Although direct adhesion of cancer cells to the mesothelial cell layer is considered to be a key step for peritoneal invasion of ovarian cancer cell masses (OCM), we recently identified a different strategy for the peritoneal invasion of OCM. In 6 out of 20 cases of ovarian carcinoma, extraperitoneal growth of the OCM was observed along with the neovascularization of feeding vessels, which connect the intraperitoneal host stroma and extraperitoneal lesions through the intact mesothelial cell layer. As an early step, the OCMs anchor in the extraperitoneal fibrin networks and then induce the migration of CD34-positive and vascular endothelial growth factor A (VEGF-A)-positive endothelial cells, constructing extraperitoneal vascular networks around the OCM. During the extraperitoneal growth of OCM, podoplanin-positive and α smooth muscle actin (αSMA)-positive cancer-associated fibroblasts (CAF) appears.
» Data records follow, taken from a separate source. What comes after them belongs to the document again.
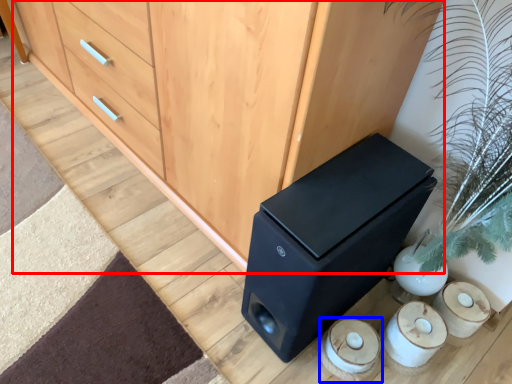
Question: Which object is further to the camera taking this photo, chest of drawers (highlighted by a red box) or candle holder (highlighted by a blue box)?

Choices:
 (A) chest of drawers
 (B) candle holder

Answer: (B)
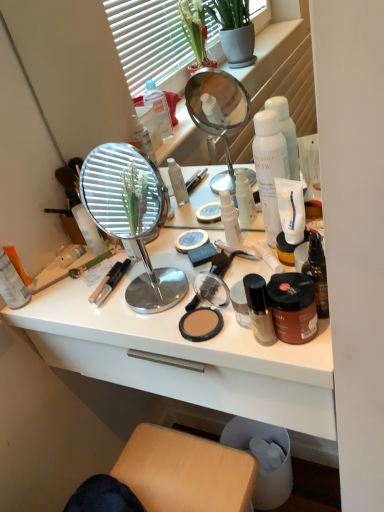
Identify the location of vacant space that's between matte black foundation at center, placed as the 3th toiletry when sorted from left to right, and matte black brush at lower left. (116, 295).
In more advanced lesions, the boundary line of mesothelial cells disappears around the insertion areas of feeding vessels and then extraperitoneal and intraperitoneal stroma are integrated, enabling the OCM to invade the host stroma, being associated with CAF. In addition, tissue factors (TF) are strongly detected around these peritoneal implantation sites and their levels in ascites were higher than that in blood. These findings demonstrate the presence of neovascularization around fibrin net-anchored OCMs on the outer side of the intact peritoneal surface, suggesting a novel strategy for peritoneal invasion of ovarian cancer and TF-targeted intraperitoneal anti-cancer treatment. We observed and propose a novel strategy for peritoneal implantation of ovarian cancer. The strategy includes the preinvasive growth of fibrin-anchored cancer cells along with neovascularization on the outer side of the intact peritoneal surface.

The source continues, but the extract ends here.